*Directions*.
Locate every line in the records below that holds the word "reset" and return each one.

*Dataset records*.
>>>

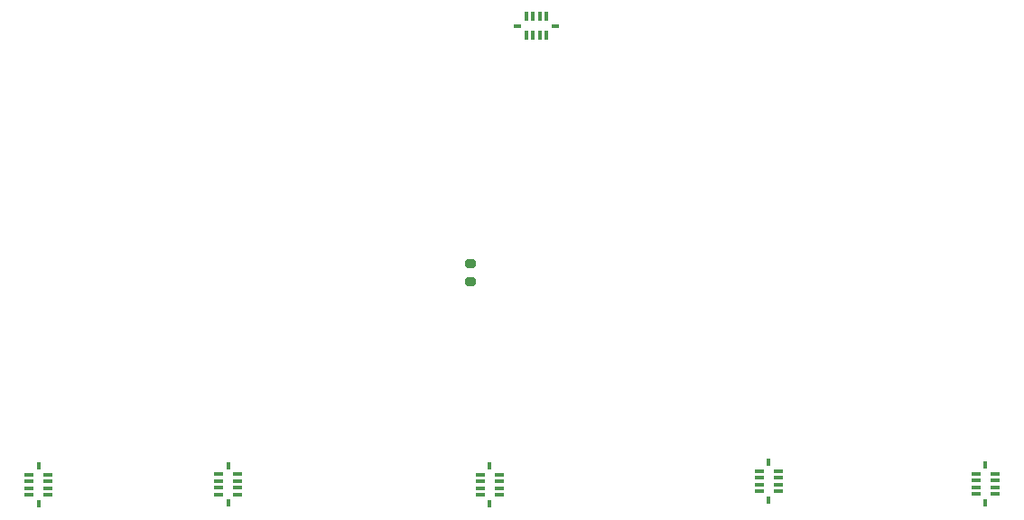
<source format=gbr>
%TF.GenerationSoftware,KiCad,Pcbnew,7.0.9*%
%TF.CreationDate,2023-11-28T19:04:43+01:00*%
%TF.ProjectId,z80,7a38302e-6b69-4636-9164-5f7063625858,1.0*%
%TF.SameCoordinates,Original*%
%TF.FileFunction,Paste,Bot*%
%TF.FilePolarity,Positive*%
%FSLAX46Y46*%
G04 Gerber Fmt 4.6, Leading zero omitted, Abs format (unit mm)*
G04 Created by KiCad (PCBNEW 7.0.9) date 2023-11-28 19:04:43*
%MOMM*%
%LPD*%
G01*
G04 APERTURE LIST*
G04 Aperture macros list*
%AMRoundRect*
0 Rectangle with rounded corners*
0 $1 Rounding radius*
0 $2 $3 $4 $5 $6 $7 $8 $9 X,Y pos of 4 corners*
0 Add a 4 corners polygon primitive as box body*
4,1,4,$2,$3,$4,$5,$6,$7,$8,$9,$2,$3,0*
0 Add four circle primitives for the rounded corners*
1,1,$1+$1,$2,$3*
1,1,$1+$1,$4,$5*
1,1,$1+$1,$6,$7*
1,1,$1+$1,$8,$9*
0 Add four rect primitives between the rounded corners*
20,1,$1+$1,$2,$3,$4,$5,0*
20,1,$1+$1,$4,$5,$6,$7,0*
20,1,$1+$1,$6,$7,$8,$9,0*
20,1,$1+$1,$8,$9,$2,$3,0*%
G04 Aperture macros list end*
%ADD10R,0.458800X0.735600*%
%ADD11R,0.888000X0.306400*%
%ADD12R,0.735600X0.458800*%
%ADD13R,0.306400X0.888000*%
%ADD14RoundRect,0.200000X-0.275000X0.200000X-0.275000X-0.200000X0.275000X-0.200000X0.275000X0.200000X0*%
G04 APERTURE END LIST*
D10*
%TO.C,RN6*%
X182880000Y-116478401D03*
X182880000Y-119995599D03*
D11*
X183762299Y-117284500D03*
X183762299Y-117919500D03*
X183762299Y-118554500D03*
X183762299Y-119189500D03*
X181997701Y-119189500D03*
X181997701Y-118554500D03*
X181997701Y-117919500D03*
X181997701Y-117284500D03*
%TD*%
D10*
%TO.C,RN2*%
X136398000Y-120097099D03*
X136398000Y-116579901D03*
D11*
X135515701Y-119291000D03*
X135515701Y-118656000D03*
X135515701Y-118021000D03*
X135515701Y-117386000D03*
X137280299Y-117386000D03*
X137280299Y-118021000D03*
X137280299Y-118656000D03*
X137280299Y-119291000D03*
%TD*%
D10*
%TO.C,RN4*%
X111893701Y-116541901D03*
X111893701Y-120059099D03*
D11*
X112776000Y-117348000D03*
X112776000Y-117983000D03*
X112776000Y-118618000D03*
X112776000Y-119253000D03*
X111011402Y-119253000D03*
X111011402Y-118618000D03*
X111011402Y-117983000D03*
X111011402Y-117348000D03*
%TD*%
D12*
%TO.C,RN7*%
X139020901Y-75304299D03*
X142538099Y-75304299D03*
D13*
X139827000Y-74422000D03*
X140462000Y-74422000D03*
X141097000Y-74422000D03*
X141732000Y-74422000D03*
X141732000Y-76186598D03*
X141097000Y-76186598D03*
X140462000Y-76186598D03*
X139827000Y-76186598D03*
%TD*%
D14*
%TO.C,R4*%
X134620000Y-97600000D03*
X134620000Y-99250000D03*
%TD*%
D10*
%TO.C,RN5*%
X162560000Y-119741599D03*
X162560000Y-116224401D03*
D11*
X161677701Y-118935500D03*
X161677701Y-118300500D03*
X161677701Y-117665500D03*
X161677701Y-117030500D03*
X163442299Y-117030500D03*
X163442299Y-117665500D03*
X163442299Y-118300500D03*
X163442299Y-118935500D03*
%TD*%
D10*
%TO.C,RN3*%
X94107000Y-116579901D03*
X94107000Y-120097099D03*
D11*
X94989299Y-117386000D03*
X94989299Y-118021000D03*
X94989299Y-118656000D03*
X94989299Y-119291000D03*
X93224701Y-119291000D03*
X93224701Y-118656000D03*
X93224701Y-118021000D03*
X93224701Y-117386000D03*
%TD*%
M02*

</source>
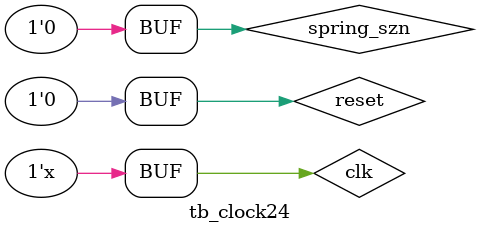
<source format=v>
`timescale 1ns / 1ps


module tb_clock24();
    reg clk;
    reg spring_szn;
    reg reset;
    wire [26:0] disp_time;
    
    clock_24hr digital_clock24(.kh_clk(clk), .spring_szn(spring_szn), .reset(reset), .disp_time(disp_time));
    
    initial begin 
        clk = 0;
        spring_szn = 0;
    end

    always #1 clk = ~clk;
    
    initial begin
        reset = 1;
        #3 reset = 0;
        #5000 spring_szn = ~spring_szn;
        #6000 spring_szn = ~spring_szn;
    end
endmodule

</source>
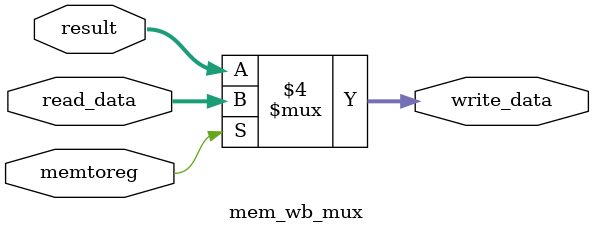
<source format=v>
`timescale 1ns / 1ps
module mem_wb_mux(
input memtoreg,
input [31:0] read_data,
input [31:0] result,
output reg [31:0] write_data
);

always @(read_data or result) begin
	if(memtoreg == 1)
	write_data = read_data;
	else
	write_data = result;
end
endmodule

</source>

<<<

*Exercise response*.
    reg reset;
    clock_24hr digital_clock24(.kh_clk(clk), .spring_szn(spring_szn), .reset(reset), .disp_time(disp_time));
        reset = 1;
        #3 reset = 0;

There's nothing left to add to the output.